In particular, the NEX Bands’ interchangeable “mods” will focus on social, gaming, and mobile notifications. At any given time, a consumer could use five different mods on the band. The company hopes to target the “smart charm bracelet” at teens and young adults.
Montreal-based Mighty Cast is announcing that its software development kit and applications programming interface are now available for developers to use so that they can build mods. The company launched the wearable in December.
The NEX band uses a proprietary base, the band, and token technology (or mods) to connect physical, collectible objects to the cloud. Developers can create their own mods and monetize them.
With the NEX Band, each mod represents a related game, social channel, or other mobile app that can, once snapped onto the band, send notifications to the band’s wearer.

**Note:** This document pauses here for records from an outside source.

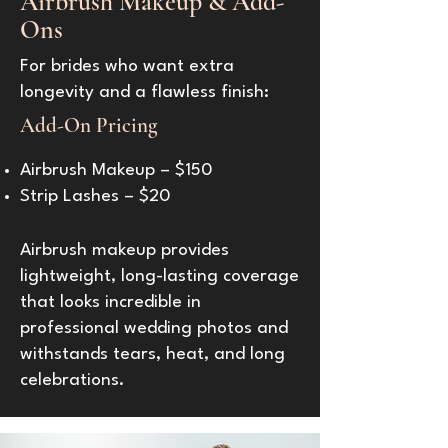
Airbrush Makeup & Add-
Ons
For brides who want extra
longevity and a flawless finish:
Add-On Pricing
Airbrush Makeup – $150
Strip Lashes – $20
Airbrush makeup provides
lightweight, long-lasting coverage
that looks incredible in
professional wedding photos and
withstands tears, heat, and long
celebrations.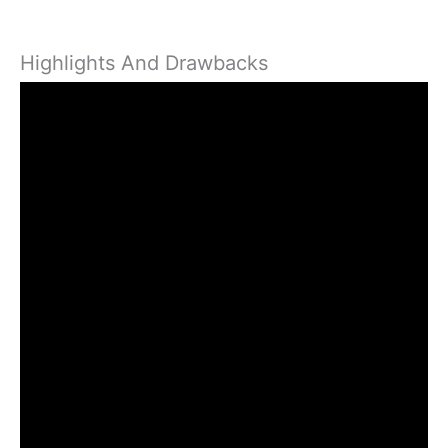
Highlights And Drawbacks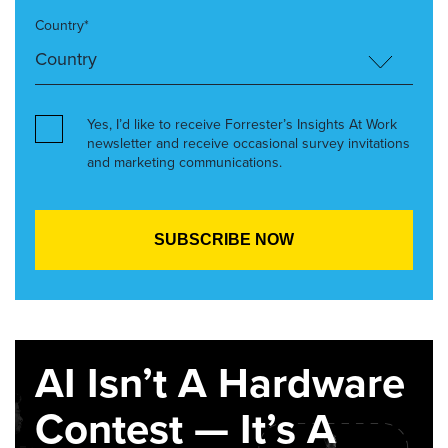
Country*
Yes, I’d like to receive Forrester’s Insights At Work
newsletter and receive occasional survey invitations
and marketing communications.
AI Isn’t A Hardware
Contest — It’s A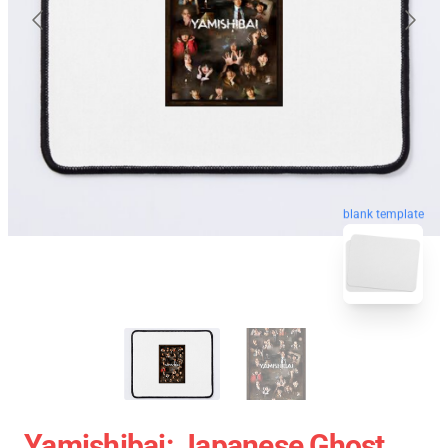
blank template
Yamishibai: Japanese Ghost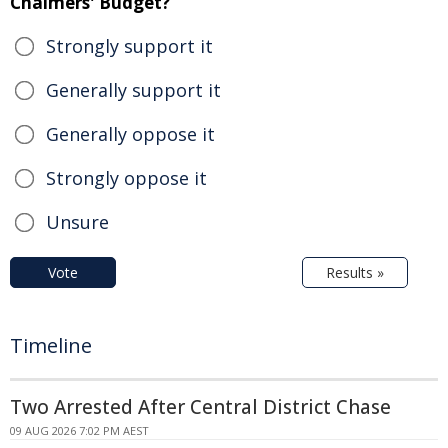
Chalmers' Budget?
Strongly support it
Generally support it
Generally oppose it
Strongly oppose it
Unsure
Vote
Results »
Timeline
Two Arrested After Central District Chase
09 AUG 2026 7:02 PM AEST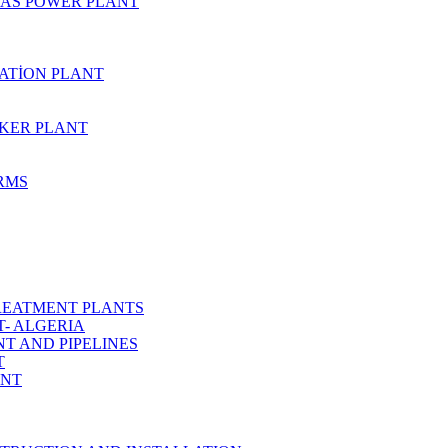
AS POWER PLANT
ZATİON PLANT
KER PLANT
ARMS
REATMENT PLANTS
T- ALGERIA
T AND PIPELINES
T
ANT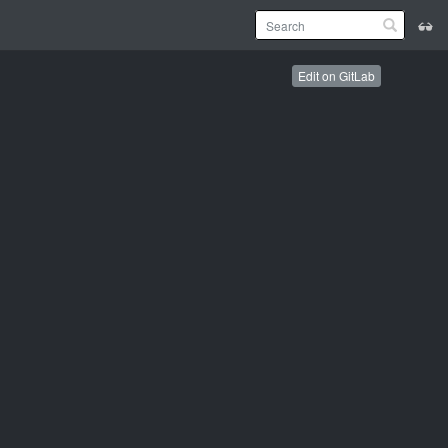
Edit on GitLab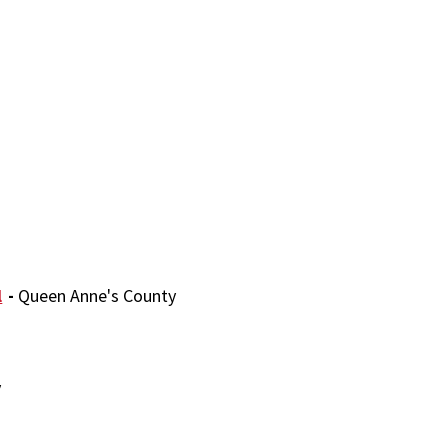
l
-
Queen Anne's County
y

Applications can include customized notifications, messaging, proximity detection, and mod tracking. Wearers can also swap mods with other NEX Band users to unlock new experiences. For gamemakers, the collectible mods can include characters, weapons, or upgrades. Mod identifications are managed in the cloud, creating a dynamic and ever-changing experience with real-time analytics.
“Because The NEX Band is modular, it gives power to the consumer to customize their user experiences on the inside and their styles on the outside; all the while protecting against obsolescence,” said Adam Adelman, the CEO and cofounder of Mighty Cast, in a statement. “The technology we’ve created is also extensible to other form factors outside of wearables such as toys or the connected home. This provides virtual brands an opportunity to offer a dynamic physical component – something viral, shareable, traceable, discoverable and secure.”
Mighty Cast hopes people will like its wearable as a fashion accessory. The mod connects mechanically to the NEX Band, which has most of the horsepower to do the wearable computing. NEX mods can contain a multicolored light-emitting diode (LED) with a unique ID that is referenced in the cloud.
“As such, we can manage data actively in the cloud provide a dynamic experience,” Adelman said. “For example, individual mods could act as different game pieces – ostensibly creating a game console on the wrist. But unlike Skylanders, where the experience is static, NEX mods can store progress, distance traveled, cities visited, and the number of different people who have ever used that particular mod. Then, at the higher end with Mods that have embedded hardware and sensors, we offer developers a turnkey solution to get their technology to market in an inexpensive and efficient manner.”
Adelman cofounded the company with his wife, Belinda Takahashi. The company itself has just seven employees, so it can’t build all of the mods itself. It was founded in San Francisco in 2011 but moved to Montreal in 2012. The company has done two years of focus-testing with tweens and teens to validate the demand.
Rivals include Google’s Project Ara. Others in the fitness/wearable market include Nike’s Fuelband, FitBit, Misfit Wearables, and Jawbone.
The company was self-funded until 2013. Then it raised a seed round of capital of $1 million from an angel investor and BDC Venture Capital. Mighty Cast also received a $1 million award from the Canadian government to build our own proprietary gaming content for The NEX Band.
The founders were previously the creators of Juno Baby, which made children’s education products. It was renamed The Juno Company and sold in 2009.